On all of our road trips Sue and I have never gotten lost. Not once. Never. Sometimes we take awhile to get to our destination and sometimes we discover new ways of getting there. There have been times we just want to stick it to the man and prove that googlemaps isn’t the boss of us. But we’re not lost. We are busy with the work of doing life together, and possibly a little distracted by it as well.
Several months ago I sent her this email:
Aidan has been scheduled for Spine surgery this summer. I’m hoping you can be my Pre-Op partner. It’s a b*tch of a job. I’d need you to drive us to Children’s (w/o getting lost) listen to medical mumbo jumbo and take notes and basically be another set of ears for me and then listen to me freak the crap out on the way home. It’s an all day long boring affair. You in?
Perhaps I could use a little refining in the persuasive marketing department, or perhaps not. This was her reply:
I’m honored and I’m in. Ears will be ready for listening, eyes will be ready to navigate, arms will be ready and open wide for hugs. Whatever the start time, will have extra large lattes ready. xo
Sue took her job seriously. We were at the hospital ALL THE LIVE LONG DAY. Before I turned into a hungry cranky monster, Sue wipped out a ham and cheese sandwhich for me from her handy dandy backpack. Later in the day she pulled a handmade sweater from her bag for me because hospitals are always so cold and somehow I forgot that.
Anyway, this is what doing life together looks like. Pre-op day is long and emotional and exhausting and should never ever ever be done alone. Don’t do it. Sue took notes. She kept me watered and fed (and beer-ed and pizza-ed as well). She kept Aidan entertained when I had to stay focused on his medical history. She made sure all of my questions got asked and answered.
It was the perfect harmony of me needing help and her wanting to help. Today I have a hospital hangover because yesterday Sue and I were busy with the work of doing life together.
And here is what we face at the end of the month. Aidan is having a posterior spinal fusion from T3 to his pelvis. They will open his back and put two titanium rods on either side of his spine and hold them in place with screws. Then they will sprinkle bits of cadaver bones (just like jimmies on ice cream) in there that will act as glue. The bone will eventually all fuse together to form a super strong back.

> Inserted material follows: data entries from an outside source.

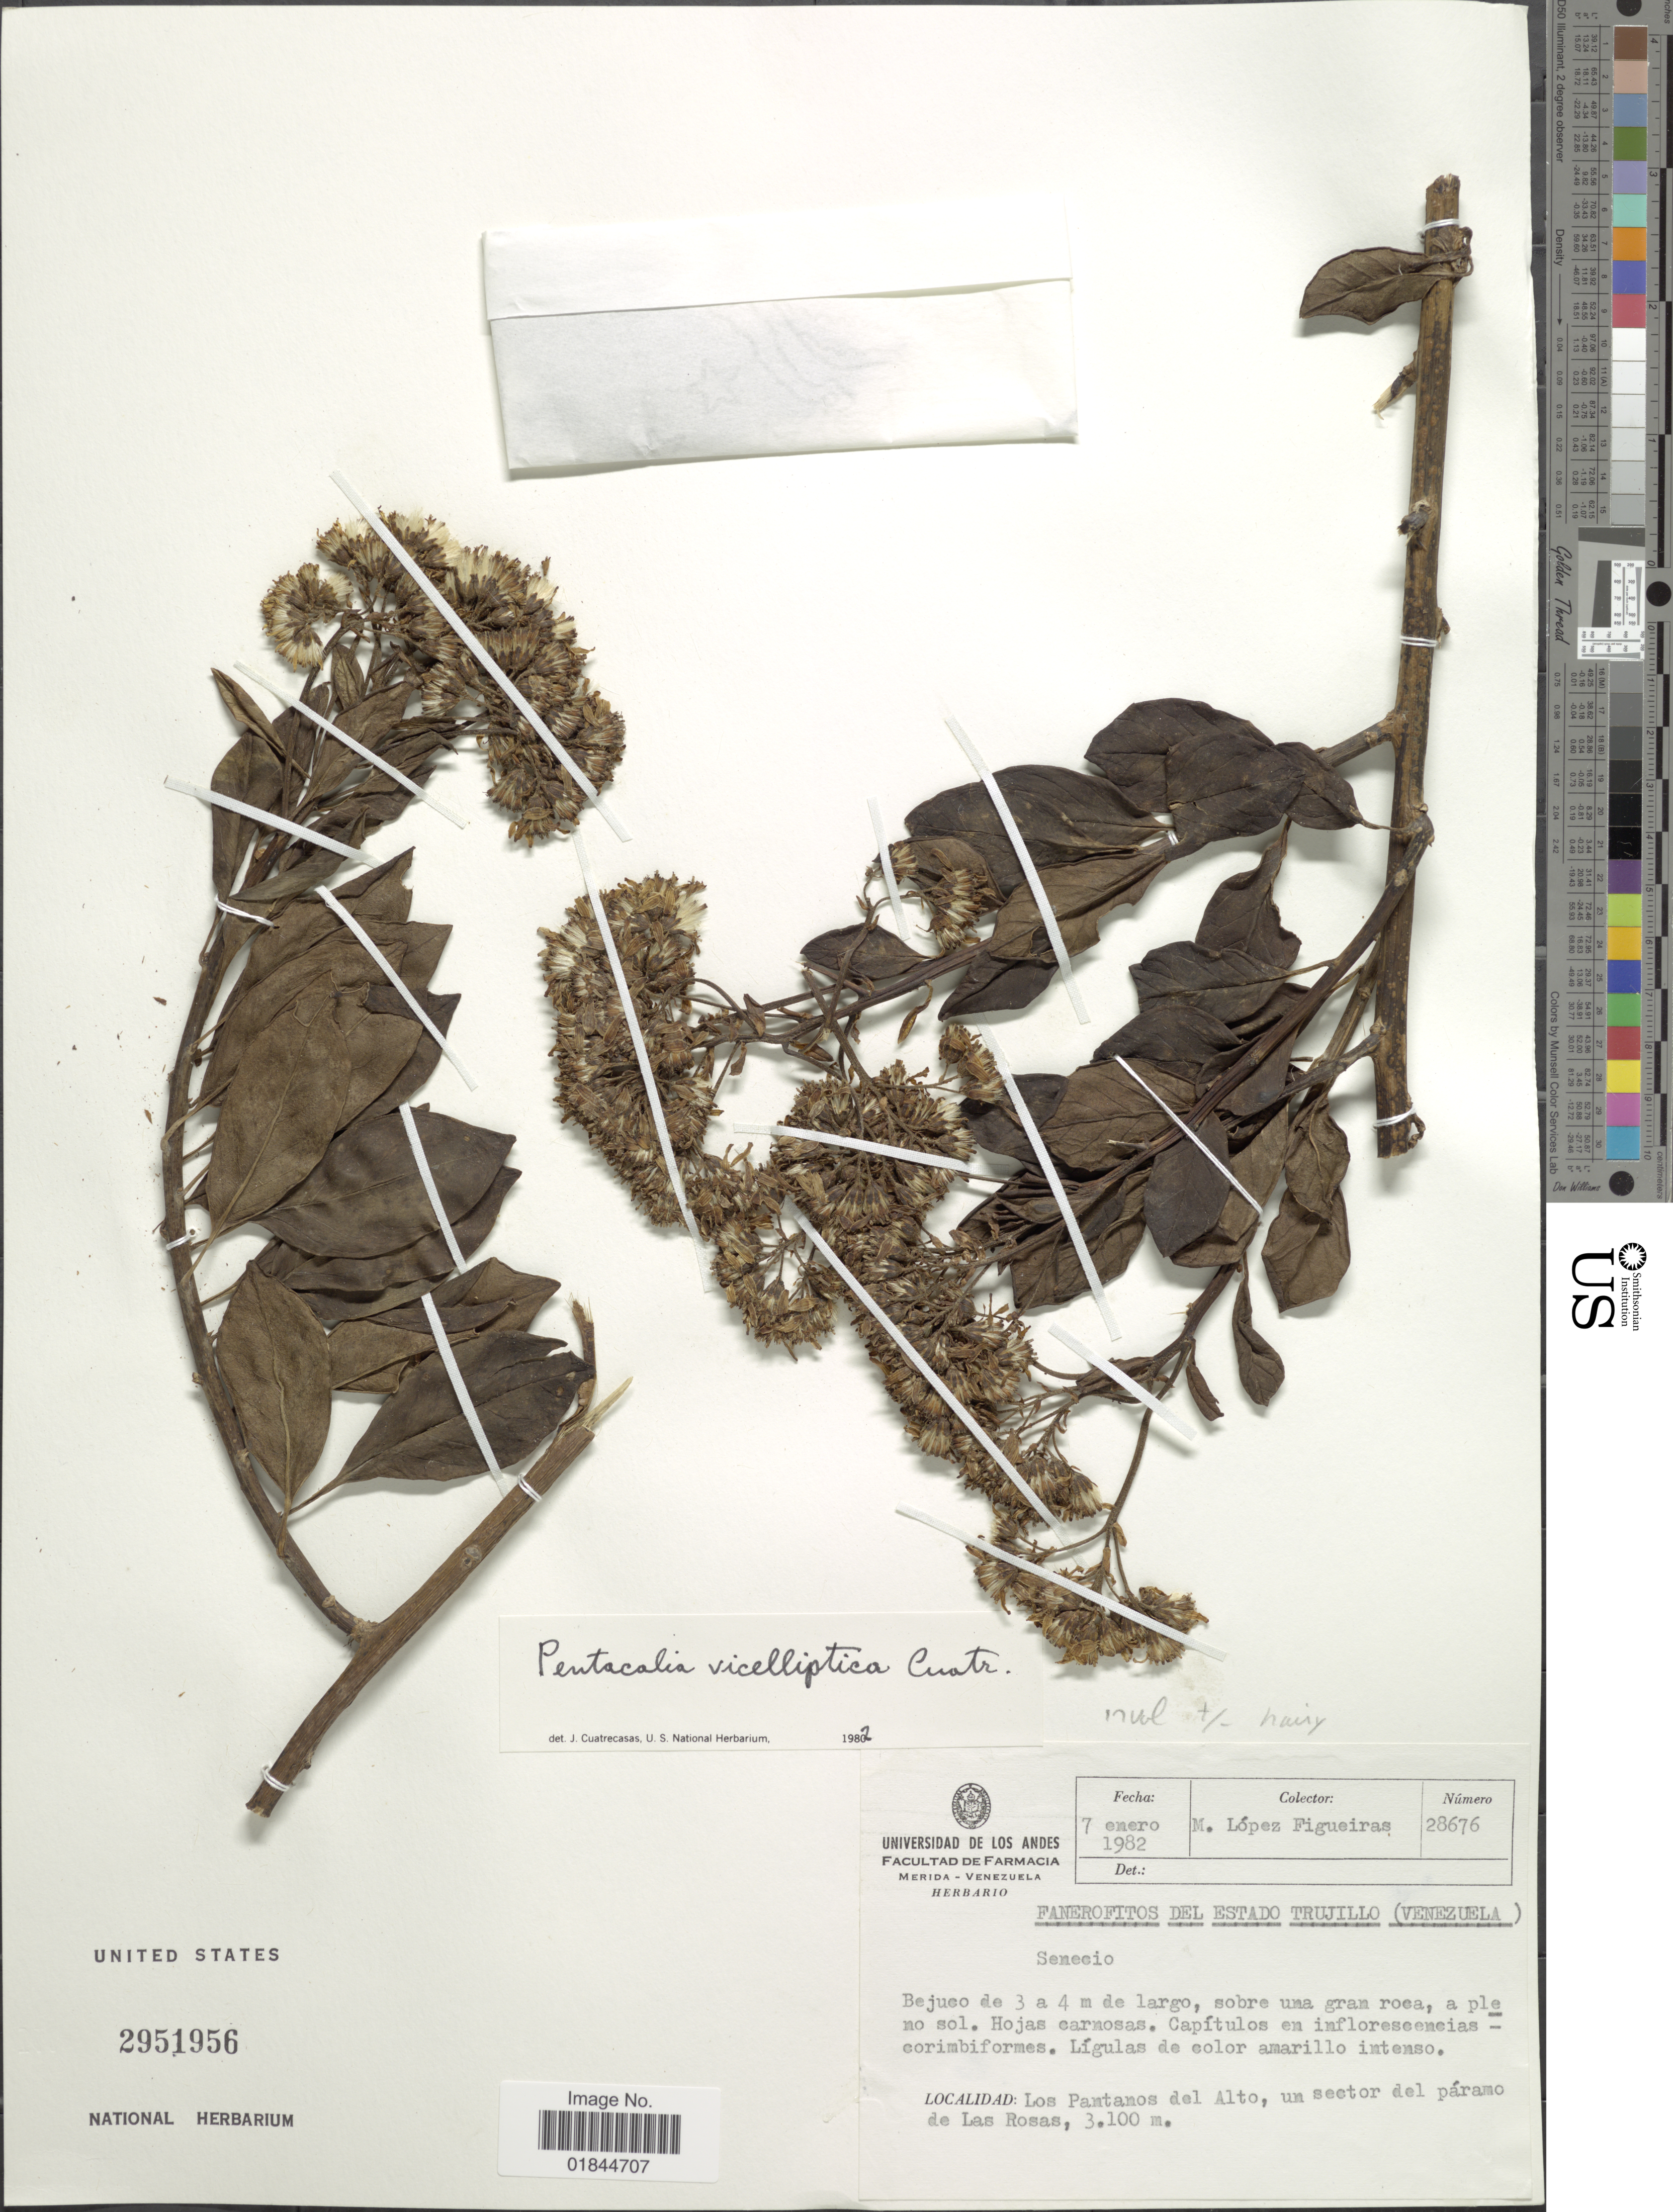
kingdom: Plantae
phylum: Tracheophyta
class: Magnoliopsida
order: Asterales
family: Asteraceae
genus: Pentacalia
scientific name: Pentacalia vicelliptica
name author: (Cuatrec.) Cuatrec.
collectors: M. Lopéz-F.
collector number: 28676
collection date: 1982-01-07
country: Venezuela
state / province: Trujillo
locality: Los Pantamos del Alto, un sector del paramo de Las Rosas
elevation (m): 3100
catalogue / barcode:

It’s an all day complex surgery. They’re not messing around with infections. He’s not wearing his back brace anymore because it’s leaving pressure marks on his back and that’s too risky. Aidan will be in the ICU with a breathing tube for a few days and then on the ortho floor for as long as it takes. I’m really hoping Mike the nurse from last year is still there.
Aidan’s neck will continue to have articulated movement but his entire back will move as one unit. The necessary result is limited movement but it will still be functional movement.
There is a huge range of recovery time. While they want to get people up and moving as quickly as possible, comfort and pain control is really the name of the game. Also, we know that Aidan takes time to recover and it takes energy for him to stay hydrated on his own. One day at a time.
The hospital team was very thorough and valued my input. Originally they wanted Aidan to see a neurologist at their hospital so he would be on their radar if seizures effect his recovery. I saw this as a colossal waste of my time and asked my neurologist (Dr. Trueloveforever) to write a note specifically clearing him for surgery and giving a basic history. I faxed it over last week and showed up with copies in my hand. The surgeon appreciated the note and said we didn’t need the additional appointment. This is what team work looks like.
We are ready. We have a solid medical team, great recovery team, and will be surrounded by our people. All will be well.